Il settore automotive è fra i più negoziati, vista la sua rilevanza economica: per ora si discute se uniformare la tariffa al 15% oppure mantenerla a livelli più elevati.
Non sono previste agevolazioni per l’acciaio e l’alluminio, che restano soggetti a dazi più alti, mentre l’accordo include clausole di esclusione per alcuni prodotti a rischio di dumping.
In sintesi:
- Aeromobili civili: esclusi dal nuovo regime
- Farmaceutico: regime distinto e penalizzante per le esportazioni italiane
- Alcolici e medicale: esenzioni o trattamenti preferenziali
- Automotive: in fase di definizione
- Acciaio/alluminio: resta vigente il dazio precedente
Tra i settori maggiormente coinvolti dalla nuova disciplina doganale si distinguono la meccanica, l’agroalimentare, la moda e l’arredo, segmenti chiave per le esportazioni italiane negli Stati Uniti.
Restano esclusi invece servizi digitali e alcune tecnologie strategiche, che potrebbero essere oggetto di future rinegoziazioni.
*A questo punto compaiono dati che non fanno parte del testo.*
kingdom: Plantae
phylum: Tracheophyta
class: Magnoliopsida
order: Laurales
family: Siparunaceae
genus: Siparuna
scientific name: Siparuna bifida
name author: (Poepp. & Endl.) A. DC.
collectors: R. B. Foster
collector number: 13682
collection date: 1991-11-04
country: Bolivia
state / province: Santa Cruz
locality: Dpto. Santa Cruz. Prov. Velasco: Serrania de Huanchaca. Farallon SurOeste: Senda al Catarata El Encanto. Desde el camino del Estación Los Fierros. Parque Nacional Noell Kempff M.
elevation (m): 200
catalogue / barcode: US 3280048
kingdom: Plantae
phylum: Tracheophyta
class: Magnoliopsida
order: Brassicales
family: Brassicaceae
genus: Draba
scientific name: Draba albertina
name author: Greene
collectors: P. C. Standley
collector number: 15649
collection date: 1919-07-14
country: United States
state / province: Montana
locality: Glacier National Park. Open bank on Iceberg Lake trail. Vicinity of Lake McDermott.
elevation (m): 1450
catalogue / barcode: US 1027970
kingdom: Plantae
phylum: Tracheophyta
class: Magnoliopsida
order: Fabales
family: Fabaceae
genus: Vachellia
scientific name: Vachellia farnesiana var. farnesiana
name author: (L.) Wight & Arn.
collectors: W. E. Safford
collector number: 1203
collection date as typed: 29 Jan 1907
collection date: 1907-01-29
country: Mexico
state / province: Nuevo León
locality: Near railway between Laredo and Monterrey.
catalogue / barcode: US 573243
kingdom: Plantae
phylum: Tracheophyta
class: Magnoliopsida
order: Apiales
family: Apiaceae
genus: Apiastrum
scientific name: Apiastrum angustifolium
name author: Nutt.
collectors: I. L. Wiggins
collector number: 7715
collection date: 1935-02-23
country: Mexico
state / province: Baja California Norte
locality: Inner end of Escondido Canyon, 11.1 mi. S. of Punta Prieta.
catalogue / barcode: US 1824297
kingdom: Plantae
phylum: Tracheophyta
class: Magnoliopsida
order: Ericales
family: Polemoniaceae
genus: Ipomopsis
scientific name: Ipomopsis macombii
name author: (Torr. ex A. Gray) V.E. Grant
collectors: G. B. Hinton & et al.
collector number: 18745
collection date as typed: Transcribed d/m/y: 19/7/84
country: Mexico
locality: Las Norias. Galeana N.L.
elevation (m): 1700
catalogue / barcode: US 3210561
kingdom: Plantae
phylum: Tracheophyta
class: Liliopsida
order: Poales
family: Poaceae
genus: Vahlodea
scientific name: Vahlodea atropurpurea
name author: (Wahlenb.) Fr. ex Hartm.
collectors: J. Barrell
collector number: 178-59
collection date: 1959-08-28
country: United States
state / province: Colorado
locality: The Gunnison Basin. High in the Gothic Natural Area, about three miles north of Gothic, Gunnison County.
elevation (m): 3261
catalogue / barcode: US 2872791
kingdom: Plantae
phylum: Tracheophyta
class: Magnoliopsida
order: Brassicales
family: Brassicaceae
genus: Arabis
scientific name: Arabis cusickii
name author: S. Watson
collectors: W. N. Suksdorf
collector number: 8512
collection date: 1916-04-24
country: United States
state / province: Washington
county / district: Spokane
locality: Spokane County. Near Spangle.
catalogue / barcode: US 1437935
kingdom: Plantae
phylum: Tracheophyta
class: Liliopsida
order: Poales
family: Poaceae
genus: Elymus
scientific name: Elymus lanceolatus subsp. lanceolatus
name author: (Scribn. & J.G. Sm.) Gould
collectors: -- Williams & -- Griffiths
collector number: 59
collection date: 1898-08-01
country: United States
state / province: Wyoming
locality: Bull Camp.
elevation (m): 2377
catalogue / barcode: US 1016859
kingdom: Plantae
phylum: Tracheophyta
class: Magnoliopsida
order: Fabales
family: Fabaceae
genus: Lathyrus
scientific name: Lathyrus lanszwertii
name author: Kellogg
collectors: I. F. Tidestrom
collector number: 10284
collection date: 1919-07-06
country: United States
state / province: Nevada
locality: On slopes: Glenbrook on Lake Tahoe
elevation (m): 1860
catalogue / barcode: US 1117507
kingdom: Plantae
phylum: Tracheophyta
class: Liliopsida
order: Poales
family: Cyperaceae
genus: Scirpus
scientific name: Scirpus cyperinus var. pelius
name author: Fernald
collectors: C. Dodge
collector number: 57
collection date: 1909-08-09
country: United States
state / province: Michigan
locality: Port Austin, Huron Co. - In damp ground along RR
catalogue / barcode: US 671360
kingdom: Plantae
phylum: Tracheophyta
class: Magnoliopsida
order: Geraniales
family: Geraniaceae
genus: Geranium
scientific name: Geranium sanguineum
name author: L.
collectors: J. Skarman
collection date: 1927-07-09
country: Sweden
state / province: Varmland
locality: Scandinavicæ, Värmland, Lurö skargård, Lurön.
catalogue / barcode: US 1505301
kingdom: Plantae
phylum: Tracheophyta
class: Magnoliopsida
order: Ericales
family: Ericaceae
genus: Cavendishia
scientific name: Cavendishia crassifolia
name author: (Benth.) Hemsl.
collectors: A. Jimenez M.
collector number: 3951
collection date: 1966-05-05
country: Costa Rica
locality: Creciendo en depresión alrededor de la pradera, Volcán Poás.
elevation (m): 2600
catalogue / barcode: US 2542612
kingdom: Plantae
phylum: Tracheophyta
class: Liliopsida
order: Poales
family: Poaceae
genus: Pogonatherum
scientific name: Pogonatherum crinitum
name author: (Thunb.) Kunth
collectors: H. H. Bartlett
Dazi e conseguenze per imprese italiane: chi guadagna e chi perde
L’imposizione dei nuovi dazi incide in modo significativo sulla redditività delle aziende esportatrici italiane. Imprese con forti legami commerciali verso gli USA, attive soprattutto nei settori agroalimentare, moda e meccanica, vedono aumentare i costi di ingresso nei mercati statunitensi, riducendo la propria competitività. In particolare, chi opera con margini ristretti o in segmenti dove il prezzo è un driver cruciale rischia di subire un calo delle commesse.
Di contro, le imprese italiane capaci di presidiare nicchie ad alto valore aggiunto o in grado di trasferire parte dell’aumento dei costi sui prezzi finali possono limitare la perdita di competitività.
Tabella esemplificativa delle conseguenze nei diversi settori:
Settore | Effetto |
Agroalimentare | Riduzione competitività, potenziale perdita di quota di mercato |
Moda/Lusso | Impatto moderato nei brand di fascia alta, maggiore su produttori medi |
Farmaceutico | Forte penalizzazione per l’esclusione dagli accordi |
Automotive | Incertezza legata agli assetti definitivi dei dazi |
I maggiori vantaggi si riscontrano tra le aziende esportatrici statunitensi di energia e tecnologia, alla luce dei nuovi investimenti UE in questi comparti. Il saldo tra vantaggi e svantaggi per l’industria italiana resta complesso da valutare, con la necessità di strategie rapide di adattamento.
Impatto economico su lavoratori e cittadini italiani
L’effetto dei dazi al 15 europa Usa si riflette anche sul mondo del lavoro e sulla quotidianità dei cittadini italiani. Le imprese più esposte sul mercato statunitense potrebbero, in assenza di adeguate misure di compensazione, rivedere i livelli occupazionali. Questo riguarda, in particolare, territori a forte vocazione export come il Nord-Est e alcune aree del Centro Italia.
Per i cittadini il rischio principale è rappresentato dall’aumento dei prezzi al consumo su prodotti importati dagli Stati Uniti, dovuto all’applicazione delle tariffe sulle controparti UE. Il potere d’acquisto potrebbe risultare compromesso per alcune fasce di popolazione.
Ci si attende, inoltre, una possibile contrazione degli investimenti esteri diretti nei settori colpiti, con ricadute su sviluppo tecnologico e creazione di nuovi posti di lavoro.